What is an Alternate Reference Frame?
In traditional video coding standards like H.264, highly efficient bi-directional prediction is achieved using B-frames. B-frames reference both past and future frames in display order but must eventually be displayed themselves. VP9 approaches this differently by introducing Alternate Reference (alt-ref) frames.
An alt-ref frame is a frame that is decoded and stored in the reference buffer but is never actually displayed to the user. Its sole purpose is to serve as a high-quality predictor for other frames in the Group of Pictures (GOP). Because it is invisible, the encoder can modify, denoise, or synthesize this frame to maximize its utility as a reference, without worrying about visual artifacts that would be distracting if the frame were directly displayed.
The Under-the-Hood Process
The automatic alt-ref mechanism in libvpx operates
through a series of specialized steps during the encoding pipeline:
1. Lookahead and Multi-Pass Analysis
For automatic alt-ref selection to work, libvpx relies
on lookahead buffers (typically enabled via two-pass encoding). The
encoder analyzes a window of upcoming frames to determine the optimal
boundaries for a GOP. It identifies a future frame—often at the end of a
sub-GOP—to serve as the source template for the alt-ref frame.
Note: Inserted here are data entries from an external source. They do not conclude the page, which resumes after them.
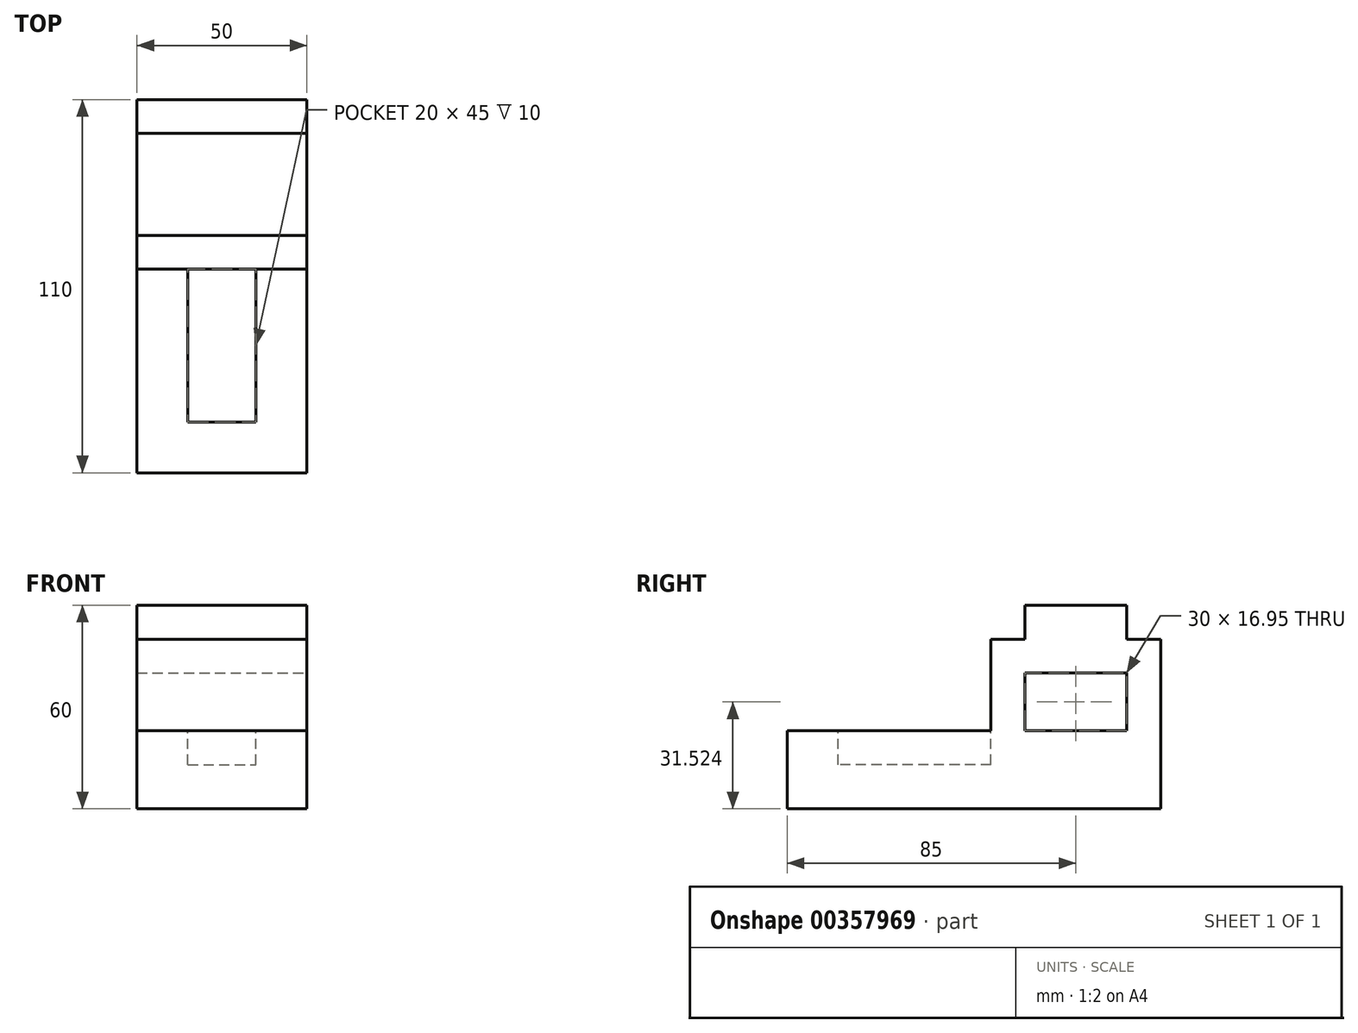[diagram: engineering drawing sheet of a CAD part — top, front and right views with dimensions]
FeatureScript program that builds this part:
annotation { "Feature Type Name" : "Feature", "Feature Type Description" : "" }
export const myFeature = defineFeature(function(context is Context, id is Id, definition is map)
    precondition{}
    {
        {
            var Q0;
            Q0=qCreatedBy(makeId("Top.planeOp"),FACE);
            var sketch = newSketch(context, id + "F0", { "sketchPlane" : qUnion([Q0])});
            skLineSegment(sketch, "E0.bottom", {"start": v(-25, 55) * mm, "end": v(25, 55) * mm});
            skLineSegment(sketch, "E0.top", {"start": v(-25, -55) * mm, "end": v(25, -55) * mm});
            skLineSegment(sketch, "E0.left", {"start": v(-25, 55) * mm, "end": v(-25, -55) * mm});
            skLineSegment(sketch, "E0.right", {"start": v(25, 55) * mm, "end": v(25, -55) * mm});
            skPoint(sketch, "E0.middle", {"position": v(0, 0) * mm});
            skSolve(sketch);
        }
        {
            var Q0;
            Q0 = qSketchRegion(id + "F0", true);
            extrude(context, id + "F1", {"entities" : qUnion([Q0]), "depth" : 60 * mm});
        }
        {
            var Q0;
            Q0=makeQuery(id+"F1.opExtrude","SWEPT_FACE",FACE,{"disambiguationData":[OSD([sQuery(id+"F0.wireOp",EDGE,"E0.right")])]});
            var sketch = newSketch(context, id + "F2", { "sketchPlane" : qUnion([Q0])});
            skLineSegment(sketch, "E1.bottom", {"start": v(15, 40) * mm, "end": v(45, 40) * mm});
            skLineSegment(sketch, "E1.top", {"start": v(15, 23.05) * mm, "end": v(45, 23.05) * mm});
            skLineSegment(sketch, "E1.left", {"start": v(15, 40) * mm, "end": v(15, 23.05) * mm});
            skLineSegment(sketch, "E1.right", {"start": v(45, 40) * mm, "end": v(45, 23.05) * mm});
            skPoint(sketch, "E1.middle", {"position": v(30, 31.52) * mm});
            skLineSegment(sketch, "E2.bottom", {"start": v(55, 60) * mm, "end": v(45, 60) * mm});
            skLineSegment(sketch, "E2.top", {"start": v(55, 50) * mm, "end": v(45, 50) * mm});
            skLineSegment(sketch, "E2.left", {"start": v(55, 60) * mm, "end": v(55, 50) * mm});
            skLineSegment(sketch, "E2.right", {"start": v(45, 60) * mm, "end": v(45, 50) * mm});
            skLineSegment(sketch, "E3.bottom", {"start": v(15, 60) * mm, "end": v(5, 60) * mm});
            skLineSegment(sketch, "E3.top", {"start": v(15, 50) * mm, "end": v(5, 50) * mm});
            skLineSegment(sketch, "E3.left", {"start": v(15, 60) * mm, "end": v(15, 50) * mm});
            skLineSegment(sketch, "E3.right", {"start": v(5, 60) * mm, "end": v(5, 50) * mm});
            skLineSegment(sketch, "E4.bottom", {"start": v(-55, 60) * mm, "end": v(5, 60) * mm});
            skLineSegment(sketch, "E4.top", {"start": v(-55, 23.05) * mm, "end": v(5, 23.05) * mm});
            skLineSegment(sketch, "E4.left", {"start": v(-55, 60) * mm, "end": v(-55, 23.05) * mm});
            skLineSegment(sketch, "E4.right", {"start": v(5, 60) * mm, "end": v(5, 23.05) * mm});
            skSolve(sketch);
        }
        {
            var Q0;
            Q0 = qSketchRegion(id + "F2", true);
            extrude(context, id + "F3", {"entities" : qUnion([Q0]), "operationType" : NewBodyOperationType.REMOVE, "endBound" : BoundingType.THROUGH_ALL, "oppositeDirection" : true, "depth" : 25 * mm});
        }
        {
            var Q0;
            Q0=makeQuery(id+"F3.boolean.opBoolean","COPY",FACE,{"derivedFrom":makeQuery(id+"F3.opExtrude","SWEPT_FACE",FACE,{"disambiguationData":[OSD([sQuery(id+"F2.wireOp",EDGE,"E4.top")])]})});
            var sketch = newSketch(context, id + "F4", { "sketchPlane" : qUnion([Q0])});
            skLineSegment(sketch, "E5.bottom", {"start": v(-10, 5) * mm, "end": v(10, 5) * mm});
            skLineSegment(sketch, "E5.top", {"start": v(-10, -40) * mm, "end": v(10, -40) * mm});
            skLineSegment(sketch, "E5.left", {"start": v(-10, 5) * mm, "end": v(-10, -40) * mm});
            skLineSegment(sketch, "E5.right", {"start": v(10, 5) * mm, "end": v(10, -40) * mm});
            skSolve(sketch);
        }
        {
            var Q0;
            Q0 = qSketchRegion(id + "F4", true);
            extrude(context, id + "F5", {"entities" : qUnion([Q0]), "operationType" : NewBodyOperationType.REMOVE, "oppositeDirection" : true, "depth" : 10 * mm});
        }
    });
2. Temporal Filtering (Denoising)
Once a target frame is selected to become an alt-ref frame,
libvpx applies a process called temporal
filtering. * The encoder looks at a group of frames surrounding
the target frame (both preceding and succeeding it). * It performs
motion estimation to align the blocks of these neighboring frames with
the target frame. * A weighted average of the aligned blocks is
calculated. This averaging dramatically reduces high-frequency temporal
noise while preserving static or consistently moving details. * The
resulting synthetic frame is cleaner and easier to compress than any
single raw frame from the source video.
3. Encoding as an Invisible Frame
The synthesized alt-ref frame is encoded into the bitstream.
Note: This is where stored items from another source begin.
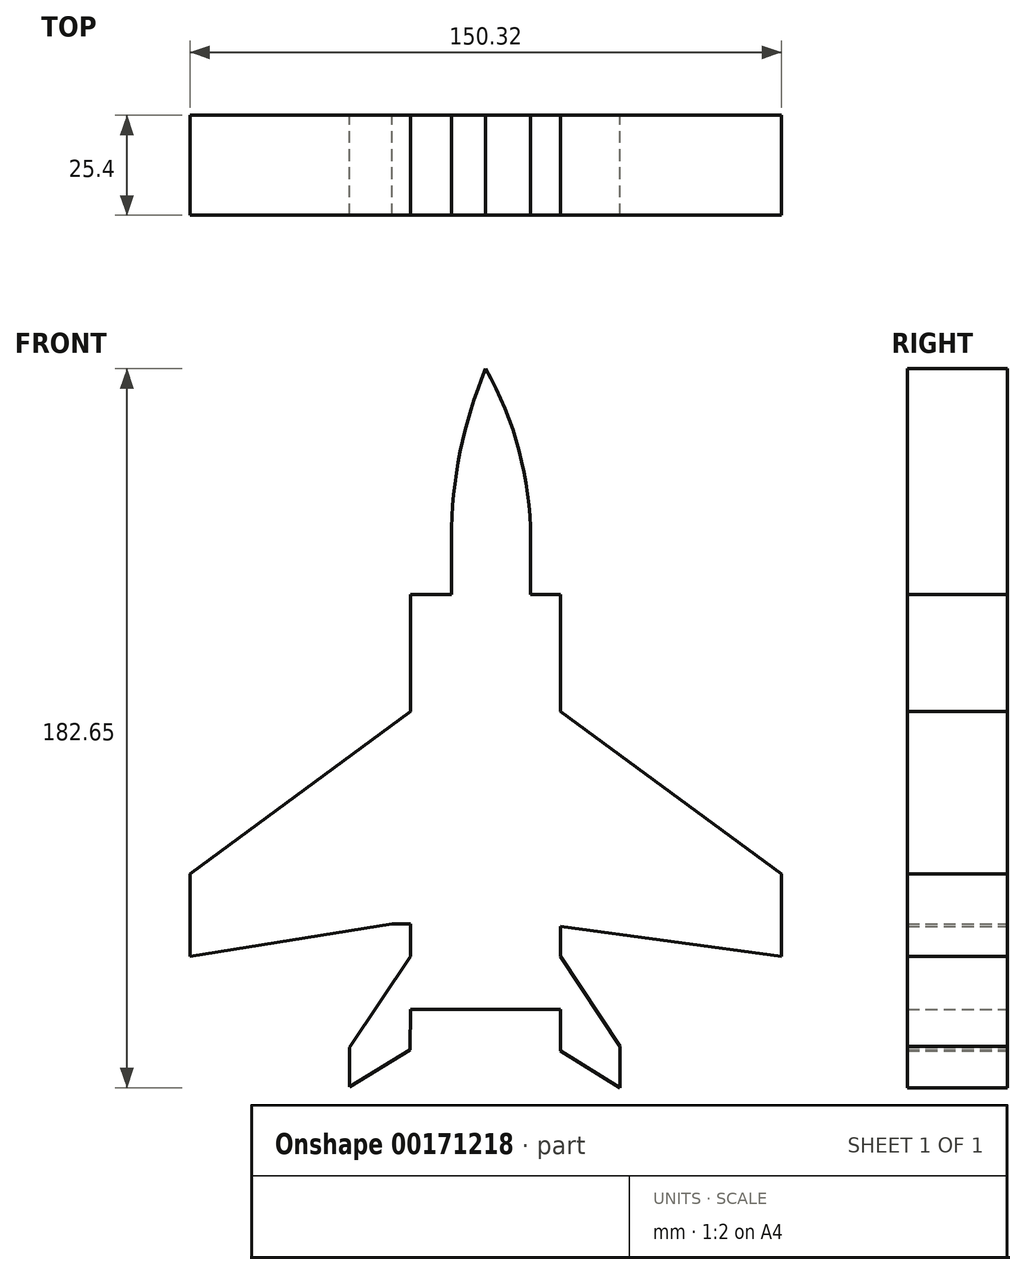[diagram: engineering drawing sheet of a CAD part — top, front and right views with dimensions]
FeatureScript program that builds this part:
annotation { "Feature Type Name" : "Feature", "Feature Type Description" : "" }
export const myFeature = defineFeature(function(context is Context, id is Id, definition is map)
    precondition{}
    {
        {
            var Q0;
            Q0=qCreatedBy(makeId("Front.planeOp"),FACE);
            var sketch = newSketch(context, id + "F0", { "sketchPlane" : qUnion([Q0])});
            skLineSegment(sketch, "E0.bottom", {"start": v(19.05, -52.7) * mm, "end": v(-19.05, -52.7) * mm});
            skLineSegment(sketch, "E0.top", {"start": v(19.05, 52.7) * mm, "end": v(11.36, 52.7) * mm});
            skLineSegment(sketch, "E0.left", {"start": v(19.05, -39.2) * mm, "end": v(19.05, -30.98) * mm});
            skLineSegment(sketch, "E0.right", {"start": v(-19.05, -39.2) * mm, "end": v(-19.05, -30.98) * mm});
            skPoint(sketch, "E0.middle", {"position": v(0, 0) * mm});
            skLineSegment(sketch, "E1", {"start": v(19.05, -52.7) * mm, "end": v(19.05, -63.28) * mm});
            skLineSegment(sketch, "E2", {"start": v(-19.05, -52.7) * mm, "end": v(-19.18, -63.05) * mm});
            skLineSegment(sketch, "E3", {"start": v(-19.18, -63.05) * mm, "end": v(-34.61, -72.38) * mm});
            skLineSegment(sketch, "E4", {"start": v(19.05, -63.28) * mm, "end": v(34.08, -72.6) * mm});
            skLineSegment(sketch, "E5", {"start": v(-34.61, -72.38) * mm, "end": v(-34.61, -62.4) * mm});
            skLineSegment(sketch, "E6", {"start": v(34.08, -72.6) * mm, "end": v(34.08, -62.17) * mm});
            skLineSegment(sketch, "E7", {"start": v(-34.61, -62.4) * mm, "end": v(-19.05, -39.2) * mm});
            skLineSegment(sketch, "E8", {"start": v(34.08, -62.17) * mm, "end": v(19.05, -39.2) * mm});
            skPoint(sketch, "E9.orphan", {"position": v(-34.61, -39.2) * mm});
            skLineSegment(sketch, "E10", {"start": v(-23.77, -30.98) * mm, "end": v(-19.05, -30.98) * mm});
            skLineSegment(sketch, "E11", {"start": v(-23.77, -30.98) * mm, "end": v(-75.16, -39.2) * mm});
            skLineSegment(sketch, "E12", {"start": v(14.1, -30.98) * mm, "end": v(75.16, -39.2) * mm});
            skLineSegment(sketch, "E13", {"start": v(75.16, -18.33) * mm, "end": v(75.16, -39.2) * mm});
            skLineSegment(sketch, "E14", {"start": v(-75.16, -18.33) * mm, "end": v(-19.05, 23.03) * mm});
            skLineSegment(sketch, "E15", {"start": v(75.16, -18.33) * mm, "end": v(19.05, 23.03) * mm});
            skLineSegment(sketch, "E16.trimOffspring", {"start": v(14.1, -30.98) * mm, "end": v(19.05, -30.98) * mm});
            skPoint(sketch, "E17.orphan", {"position": v(75.16, 23.03) * mm});
            skPoint(sketch, "E18.orphan", {"position": v(-75.16, 23.03) * mm});
            skLineSegment(sketch, "E19", {"start": v(-8.7, 52.7) * mm, "end": v(-8.7, 67) * mm});
            skLineSegment(sketch, "E20", {"start": v(11.36, 67) * mm, "end": v(11.36, 52.7) * mm});
            skPoint(sketch, "E21", {"position": v(0, 110.05) * mm});
            skArc(sketch, "E22", {"start": v(0, 110.05) * mm, "mid": v(-6.5, 88.96) * mm, "end": v(-8.7, 67) * mm});
            skArc(sketch, "E23", {"start": v(11.36, 67) * mm, "mid": v(8.48, 89.26) * mm, "end": v(0, 110.05) * mm});
            skLineSegment(sketch, "E24.trimOffspring", {"start": v(-8.7, 52.7) * mm, "end": v(-19.05, 52.7) * mm});
            skLineSegment(sketch, "E25", {"start": v(-75.16, -39.2) * mm, "end": v(-75.16, -18.33) * mm});
            skLineSegment(sketch, "E26.trimOffspring", {"start": v(19.05, 23.03) * mm, "end": v(19.05, 52.7) * mm});
            skLineSegment(sketch, "E27.trimOffspring", {"start": v(-19.05, 23.03) * mm, "end": v(-19.05, 52.7) * mm});
            skSolve(sketch);
        }
        {
            var Q0;
            Q0=makeQuery(id+"F0.imprint","IMPRINT",FACE,{"disambiguationData":[TD([[makeQuery(id+"F0.imprint","IMPRINT",EDGE,{"derivedFrom":sQuery(id+"F0.wireOp",EDGE,"E0.bottom")}),-1.0]])]});
            var Q1;
            {var subQ0=sQuery(id+"F0.wireOp",EDGE,"E16.trimOffspring");Q1=makeQuery(id+"F0.imprint","IMPRINT",FACE,{"disambiguationData":[TD([[makeQuery(id+"F0.imprint","IMPRINT",EDGE,{"derivedFrom":subQ0}),-1.0]])]});}
            extrude(context, id + "F1", {"entities" : qUnion([Q0, Q1]), "endBound" : BoundingType.SYMMETRIC, "depth" : 25.4 * mm});
        }
    });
Crucially, the encoder sets the header flag show_frame to
0. When the decoder processes this frame, it decodes the
pixel data and stores it in one of the VP9 reference frame buffers
(specifically designated for alt-ref). However, the decoder bypasses the
display step, meaning the viewer never sees this synthesized, temporally
filtered frame directly.
4. Bi-directional Prediction
Subsequent frames in the GOP can now use this high-quality, denoised alt-ref frame for forward prediction, while using previous frames for backward prediction. Because the alt-ref frame represents a noise-free, future state of the video, the motion vectors and residual data for intermediate frames are significantly smaller, leading to a substantial drop in the required bitrate.
5. The Overlay Frame
When the video timeline reaches the display presentation time of the frame that was used to build the alt-ref, the encoder produces an overlay frame (also known as a show-existing-frame). This is a tiny frame that tells the decoder to display the frame currently held in the alt-ref buffer. Because the alt-ref frame has already been decoded and stored, this overlay frame requires almost zero bits, completing the GOP cycle efficiently.